EXERCISE AIM: From the forum thread about the crunching challenge, extract the passage from "## AlienIsGOD (Feb" to "WCG team rocks!!" word for word.

======== EXERCISE TEXT

# Planning thread- WCG-TPU upcoming Winter 2018 crunching challenge



## Norton (Feb 19, 2018)

Hey Team,

It's still pretty chilly around here this time of year so to warm things up we've decided to host a crunching Challenge. 

We've opened a Team Challenge at WCG starting on *2/23/2018*

Details:






Link:
https://www.worldcommunitygrid.org/team/challenge/viewTeamChallenge.do?challengeId=8891

Now to do some planning.

*Will there be prizes for Team members who participate?*

*Absolutely!*
We already have some items coming in with more to come and additional donations are welcome

First prize offered will be a sweet X79 hex core Cruncher Combo 

What else?

We want to hear from you. Post your comments, thoughts, and questions in this thread.


----------



## AlienIsGOD (Feb 19, 2018)

as always im in  might have some games to throw in to giveaway, just need to see what they are 1st as humble monthly has only revealed dark souls 3 as part of the bundle so far


----------



## peche (Feb 19, 2018)

TPU WCG team rocks!! 


having some bad times with my little farm, intermitent cruncher here, gotta move on all my rigs to W10 soon, hoping to grow my farm a least 1 pc moar!

Regards,


----------



## Norton (Feb 19, 2018)

*Here are the prizes we have lined up so far for Team members who participate in the challenge....*

*-X79 hex core Cruncher Combo* donated by @Norton and @the54thvoid
*- Asus P9X79 Pro *mobo/*i7-3930k *cpu
- *Corsair LPX 2x4GB DDR3 *ram kit donated by @T-Bob
- *Deepcool Lucifer cooler*

*2x $25 PayPal gifts* donated by @Norton

*More to come/more is welcome- post here or PM me if you want to donate a prize *


----------



## jboydgolfer (Feb 19, 2018)

ive been secretly crunching for the past few weeks under cover


----------



## Bow (Feb 19, 2018)

Yes!!!
Count me all in


----------



## stinger608 (Feb 20, 2018)

Well, I'm always in. 

Not in for any of the prize drawings though, as I won the most amazing prize that I could expect in the last go around.


----------



## Boatvan (Feb 20, 2018)

================
======== GIVEN RECORDS

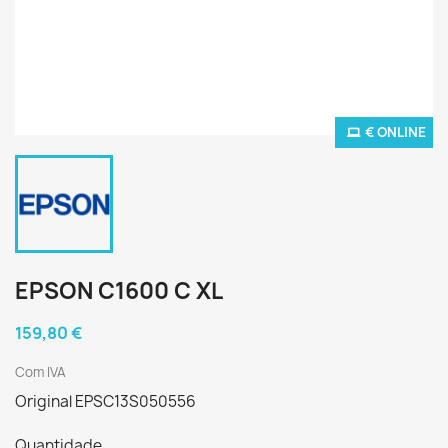
€ ONLINE
EPSON C1600 C XL
159,80 €
Com IVA
Original EPSC13S050556
Quantidade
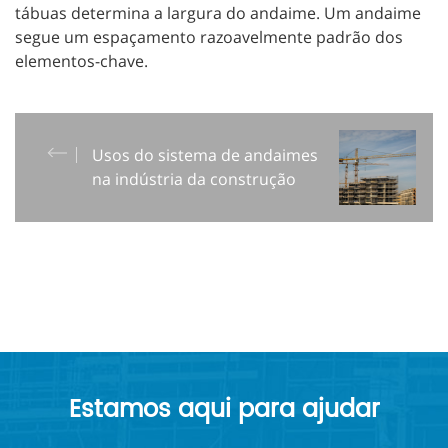
tábuas determina a largura do andaime. Um andaime
segue um espaçamento razoavelmente padrão dos
elementos-chave.
Usos do sistema de andaimes
na indústria da construção
Estamos aqui para ajudar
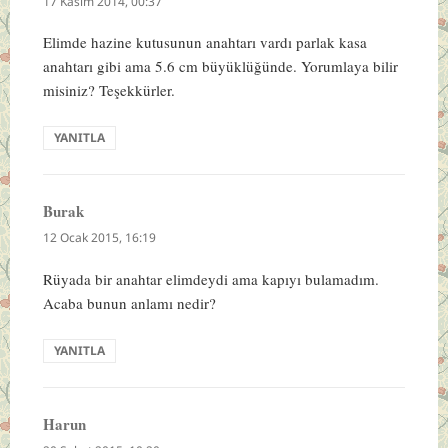
17 Kasım 2014, 00:37
Elimde hazine kutusunun anahtarı vardı parlak kasa
anahtarı gibi ama 5.6 cm büyüklüğünde. Yorumlaya bilir
misiniz? Teşekkürler.
YANITLA
Burak
dedi
ki:
12 Ocak 2015, 16:19
Rüyada bir anahtar elimdeydi ama kapıyı bulamadım.
Acaba bunun anlamı nedir?
YANITLA
Harun
dedi
ki:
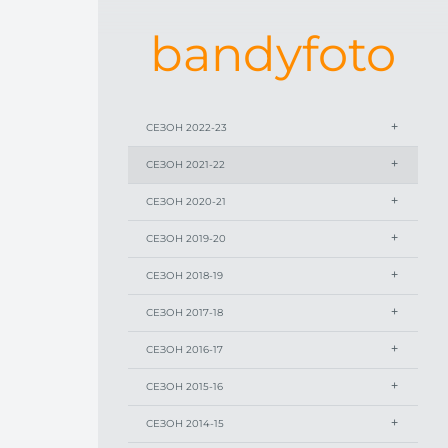
bandyfoto
СЕЗОН 2022-23
СЕЗОН 2021-22
СЕЗОН 2020-21
СЕЗОН 2019-20
СЕЗОН 2018-19
СЕЗОН 2017-18
СЕЗОН 2016-17
СЕЗОН 2015-16
СЕЗОН 2014-15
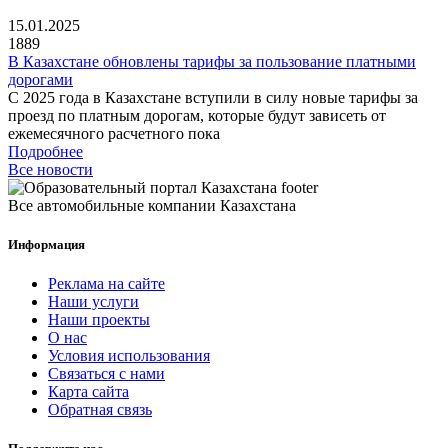
15.01.2025
1889
В Казахстане обновлены тарифы за пользование платными
дорогами
С 2025 года в Казахстане вступили в силу новые тарифы за
проезд по платным дорогам, которые будут зависеть от
ежемесячного расчетного пока
Подробнее
Все новости
Все автомобильные компании Казахстана
Информация
Реклама на сайте
Наши услуги
Наши проекты
О нас
Условия использования
Связаться с нами
Карта сайта
Обратная связь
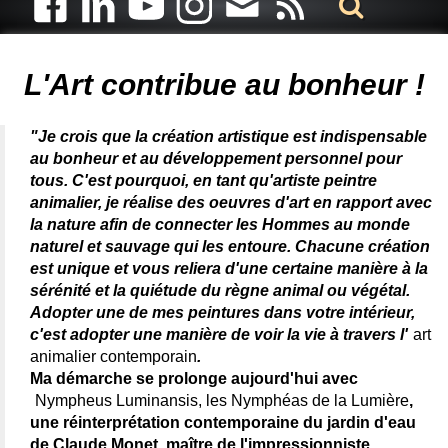
Artiste animalier - artiste peintre animalier - peintre animalier -
peintre animalier célèbre - connue - reconnue - femme
L'Art contribue au bonheur !
"Je crois que la création artistique est indispensable
au bonheur et au développement personnel pour
tous. C'est pourquoi, en tant qu'artiste peintre
animalier, je réalise des oeuvres d'art en rapport avec
la nature afin de connecter les Hommes au monde
naturel et sauvage qui les entoure. Chacune création
est unique et vous reliera d'une certaine manière à la
sérénité et la quiétude du règne animal ou végétal.
Adopter une de mes peintures dans votre intérieur,
c'est adopter une manière de voir la vie à travers l'
art
animalier contemporain
.
Ma démarche se prolonge aujourd'hui avec
Nympheus Luminansis, les Nymphéas de la Lumière
,
une réinterprétation contemporaine du jardin d'eau
de Claude Monet, maître de l'impressionniste,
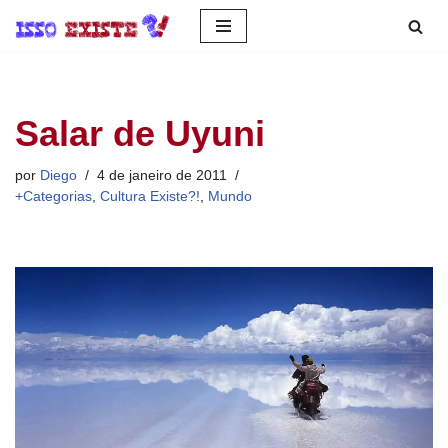
Pular
para
o
Salar de Uyuni
conteúdo
por
Diego
4 de janeiro de 2011
+Categorias
,
Cultura Existe?!
,
Mundo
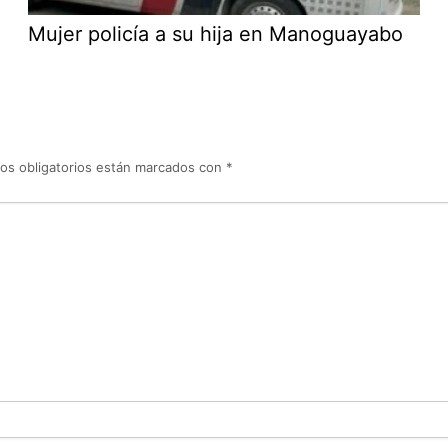
Mujer policía a su hija en Manoguayabo
os obligatorios están marcados con
*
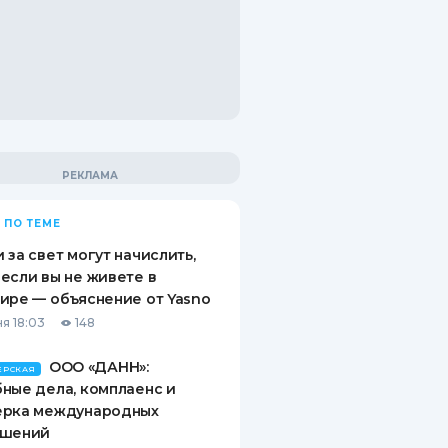
 ПО ТЕМЕ
 за свет могут начислить,
если вы не живете в
ире — объяснение от Yasno
я 18:03
148
ООО «ДАНН»:
ЕРСКАЯ
ные дела, комплаенс и
ерка международных
ашений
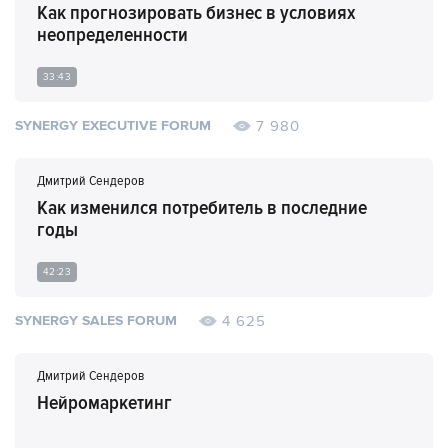
Как прогнозировать бизнес в условиях
неопределенности
33:43
7 980
SYNERGY EXECUTIVE FORUM
Дмитрий Сендеров
Как изменился потребитель в последние
годы
42:23
4 625
SYNERGY SALES FORUM
Дмитрий Сендеров
Нейромаркетинг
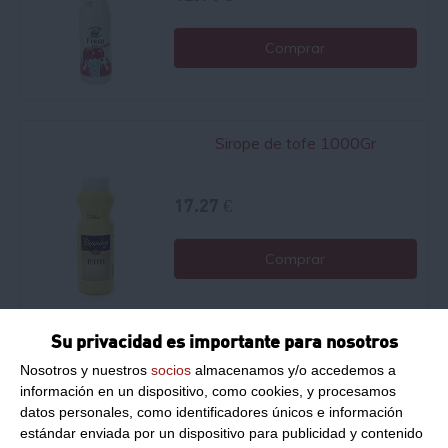
Comprar
Sirope de tofe 1000Gr
17.27 €
Comprar
Su privacidad es importante para nosotros
Sirope de frutas del bosque
Nosotros y nuestros
socios
almacenamos y/o accedemos a
1200Gr 1200Gr
información en un dispositivo, como cookies, y procesamos
datos personales, como identificadores únicos e información
13.49 €
estándar enviada por un dispositivo para publicidad y contenido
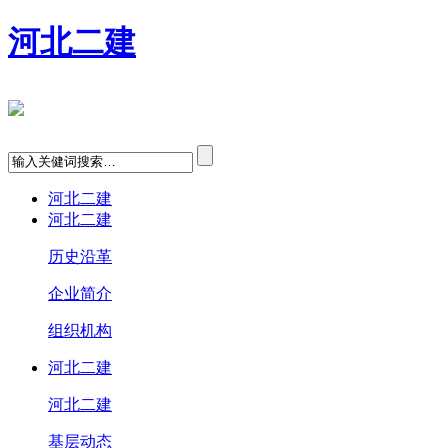
河北二建
河北二建
河北二建
历史沿革
企业简介
组织机构
河北二建
河北二建
基层动态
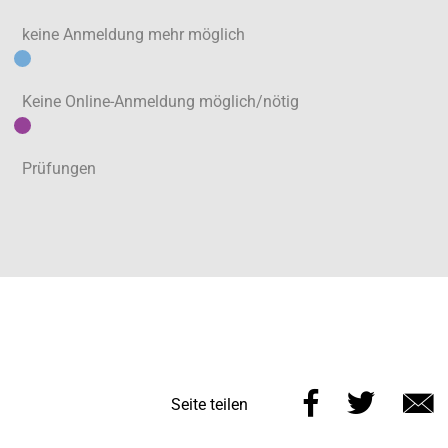
keine Anmeldung mehr möglich
Keine Online-Anmeldung möglich/nötig
Prüfungen
Diese
Diese
Seite teilen
Seite
Seite
E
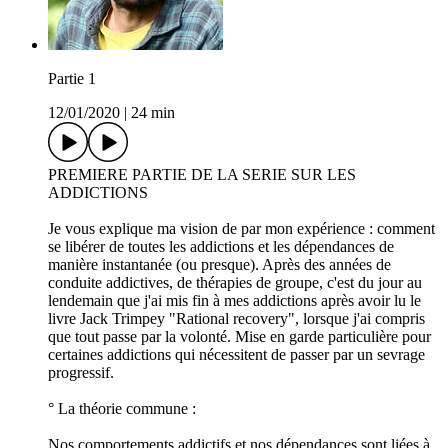
Partie 1
12/01/2020
|
24 min
PREMIERE PARTIE DE LA SERIE SUR LES
ADDICTIONS
Je vous explique ma vision de par mon expérience : comment
se libérer de toutes les addictions et les dépendances de
manière instantanée (ou presque). Après des années de
conduite addictives, de thérapies de groupe, c'est du jour au
lendemain que j'ai mis fin à mes addictions après avoir lu le
livre Jack Trimpey "Rational recovery", lorsque j'ai compris
que tout passe par la volonté. Mise en garde particulière pour
certaines addictions qui nécessitent de passer par un sevrage
progressif.
° La théorie commune :
Nos comportements addictifs et nos dépendances sont liées à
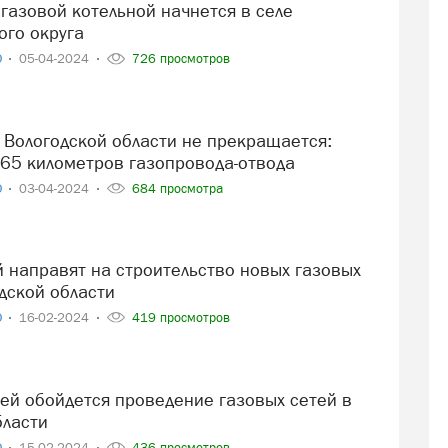
го округа
О
05-04-2024
726 просмотров
65 километров газопровода-отвода
О
03-04-2024
684 просмотра
дской области
О
16-02-2024
419 просмотров
бласти
О
15-02-2024
436 просмотров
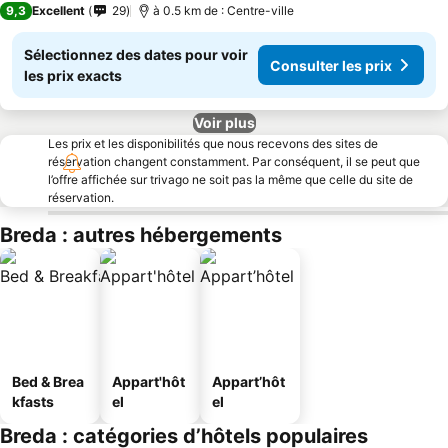
9,3
Excellent
29
à 0.5 km de : Centre-ville
Sélectionnez des dates pour voir
Consulter les prix
les prix exacts
Voir plus
Les prix et les disponibilités que nous recevons des sites de
réservation changent constamment. Par conséquent, il se peut que
l’offre affichée sur trivago ne soit pas la même que celle du site de
réservation.
Breda : autres hébergements
Bed & Brea
Appart'hôt
Appart’hôt
kfasts
el
el
Breda : catégories d’hôtels populaires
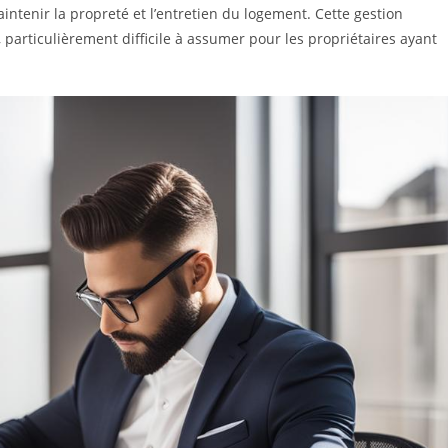
intenir la propreté et l’entretien du logement. Cette gestion
particulièrement difficile à assumer pour les propriétaires ayant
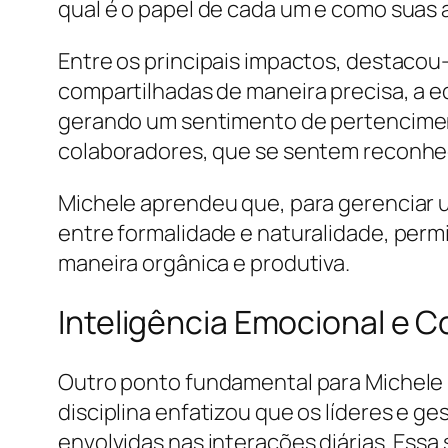
qual é o papel de cada um e como suas 
Entre os principais impactos, destacou
compartilhadas de maneira precisa, a e
gerando um sentimento de pertencimen
colaboradores, que se sentem reconheci
Michele aprendeu que, para gerenciar u
entre formalidade e naturalidade, permi
maneira orgânica e produtiva.
Inteligência Emocional e 
Outro ponto fundamental para Michele F
disciplina enfatizou que os líderes e 
envolvidas nas interações diárias. Essa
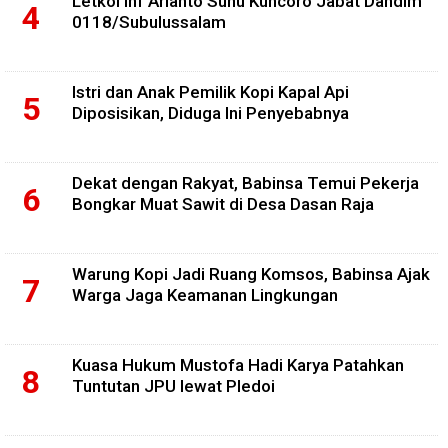
Letkol Inf Arianto Sunu Kuncoro Jabat Dandim
0118/Subulussalam
Istri dan Anak Pemilik Kopi Kapal Api
Diposisikan, Diduga Ini Penyebabnya
Dekat dengan Rakyat, Babinsa Temui Pekerja
Bongkar Muat Sawit di Desa Dasan Raja
Warung Kopi Jadi Ruang Komsos, Babinsa Ajak
Warga Jaga Keamanan Lingkungan
Kuasa Hukum Mustofa Hadi Karya Patahkan
Tuntutan JPU lewat Pledoi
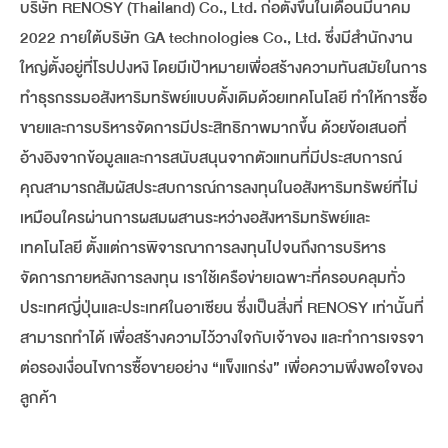
บริษัท RENOSY (Thailand) Co., Ltd. ก่อตั้งขึ้นในเดือนมีนาคม
2022 ภายใต้บริษัท GA technologies Co., Ltd. ซึ่งมีสำนักงาน
ใหญ่ตั้งอยู่ที่โรปปงหงิ โดยมีเป้าหมายเพื่อสร้างความทันสมัยในการ
ทำธุรกรรมอสังหาริมทรัพย์แบบดั้งเดิมด้วยเทคโนโลยี ทำให้การซื้อ
ขายและการบริหารจัดการมีประสิทธิภาพมากขึ้น ด้วยข้อเสนอที่
อ้างอิงจากข้อมูลและการสนับสนุนจากตัวแทนที่มีประสบการณ์
คุณสามารถสัมผัสประสบการณ์การลงทุนในอสังหาริมทรัพย์ที่ไม่
เหมือนใครผ่านการผสมผสานระหว่างอสังหาริมทรัพย์และ
เทคโนโลยี ตั้งแต่การพิจารณาการลงทุนไปจนถึงการบริหาร
จัดการภายหลังการลงทุน เราใช้เครือข่ายเฉพาะที่ครอบคลุมทั่ว
ประเทศญี่ปุ่นและประเทศในอาเซียน ซึ่งเป็นสิ่งที่ RENOSY เท่านั้นที่
สามารถทำได้ เพื่อสร้างความไว้วางใจกับเจ้าของ และทำการเจรจา
ต่อรองเงื่อนไขการซื้อขายอย่าง “แข็งแกร่ง” เพื่อความพึงพอใจของ
ลูกค้า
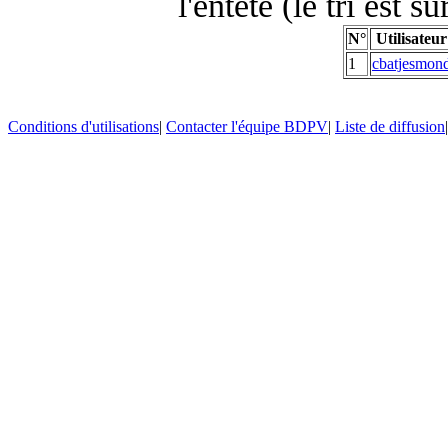
l'entête (le tri est s
N°
Utilisateur
1
cbatjesmon
Conditions d'utilisations
|
Contacter l'équipe BDPV
|
Liste de diffusion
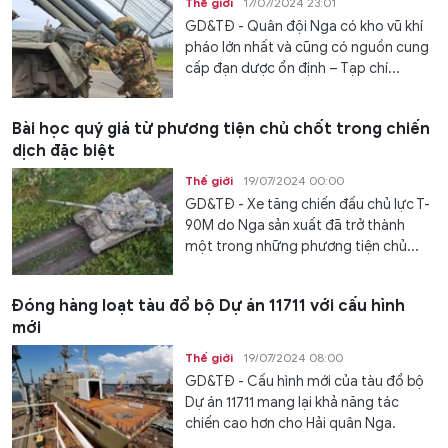
Thế giới
17/07/2024 23:01
GD&TĐ - Quân đội Nga có kho vũ khí
pháo lớn nhất và cũng có nguồn cung
cấp đạn dược ổn định – Tạp chí...
Bài học quý giá từ phương tiện chủ chốt trong chiến
dịch đặc biệt
Thế giới
19/07/2024 00:00
GD&TĐ - Xe tăng chiến đấu chủ lực T-
90M do Nga sản xuất đã trở thành
một trong những phương tiện chủ...
Đóng hàng loạt tàu đổ bộ Dự án 11711 với cấu hình
mới
Thế giới
19/07/2024 08:00
GD&TĐ - Cấu hình mới của tàu đổ bộ
Dự án 11711 mang lại khả năng tác
chiến cao hơn cho Hải quân Nga.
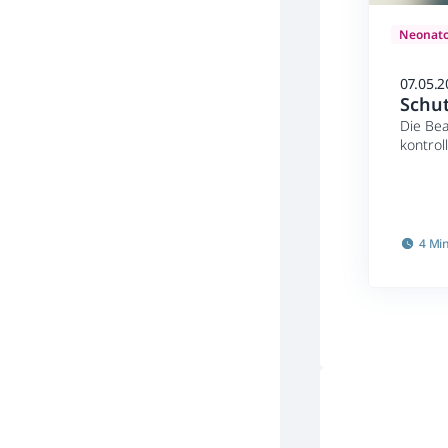
Neonato
07.05.2
Schu
Die Bea
kontrol
können 
Kindern
ersten 
machte 
4 Mi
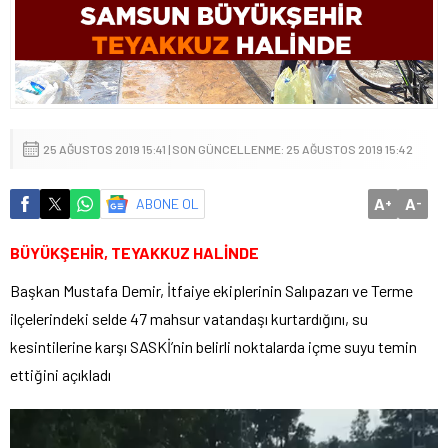
25 AĞUSTOS 2019 15:41 | SON GÜNCELLENME: 25 AĞUSTOS 2019 15:42
A
A
ABONE OL
+
-
BÜYÜKŞEHİR, TEYAKKUZ HALİNDE
Başkan Mustafa Demir, İtfaiye ekiplerinin Salıpazarı ve Terme
ilçelerindeki selde 47 mahsur vatandaşı kurtardığını, su
kesintilerine karşı SASKİ’nin belirli noktalarda içme suyu temin
ettiğini açıkladı
Video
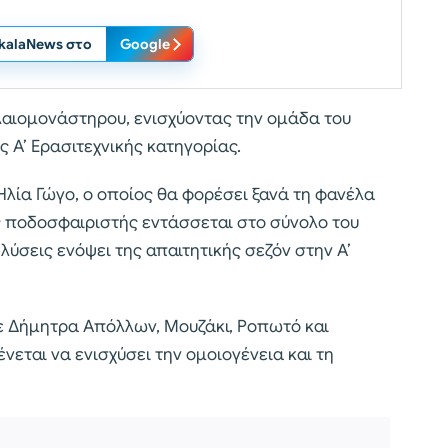
ikalaNews στο
Google
λαιομονάστηρου, ενισχύοντας την ομάδα του
 Α’ Ερασιτεχνικής κατηγορίας.
Ηλία Γώγο, ο οποίος θα φορέσει ξανά τη φανέλα
ς ποδοσφαιριστής εντάσσεται στο σύνολο του
σεις ενόψει της απαιτητικής σεζόν στην Α’
ε Δήμητρα Απόλλων, Μουζάκι, Ροπωτό και
εται να ενισχύσει την ομοιογένεια και τη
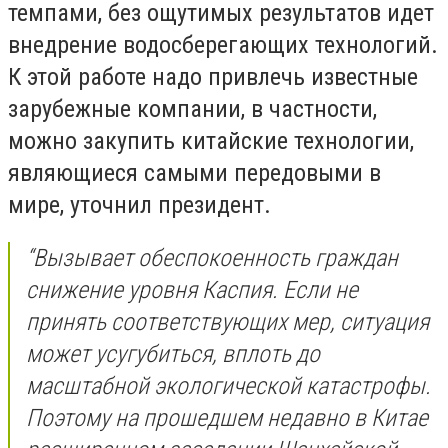
темпами, без ощутимых результатов идет
внедрение водосберегающих технологий.
К этой работе надо привлечь известные
зарубежные компании, в частности,
можно закупить китайские технологии,
являющиеся самыми передовыми в
мире, уточнил президент.
“Вызывает обеспокоенность граждан
снижение уровня Каспия. Если не
принять соответствующих мер, ситуация
может усугубиться, вплоть до
масштабной экологической катастрофы.
Поэтому на прошедшем недавно в Китае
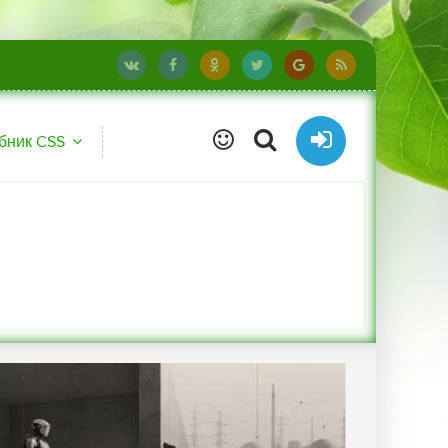
бник CSS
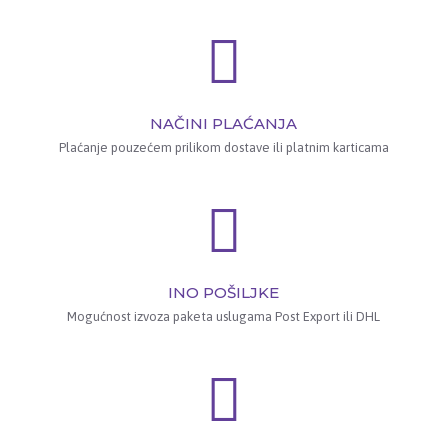
NAČINI PLAĆANJA
Plaćanje pouzećem prilikom dostave ili platnim karticama
INO POŠILJKE
Mogućnost izvoza paketa uslugama Post Export ili DHL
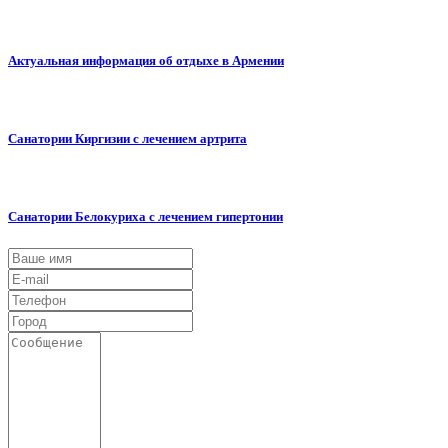
Актуальная информация об отдыхе в Армении
Санатории Киргизии с лечением артрита
Санатории Белокуриха с лечением гипертонии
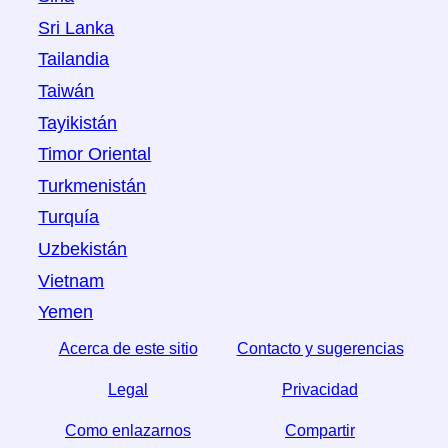
Sri Lanka
Tailandia
Taiwán
Tayikistán
Timor Oriental
Turkmenistán
Turquía
Uzbekistán
Vietnam
Yemen
Acerca de este sitio
Contacto y sugerencias
Legal
Privacidad
Como enlazarnos
Compartir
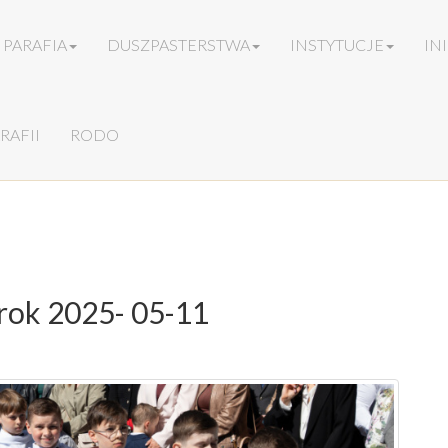
PARAFIA
DUSZPASTERSTWA
INSTYTUCJE
IN
RAFII
RODO
 rok 2025- 05-11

================

FINISHED TASK:
## AlienIsGOD (Feb 19, 2018)

as always im in  might have some games to throw in to giveaway, just need to see what they are 1st as humble monthly has only revealed dark souls 3 as part of the bundle so far


----------



## peche (Feb 19, 2018)

TPU WCG team rocks!!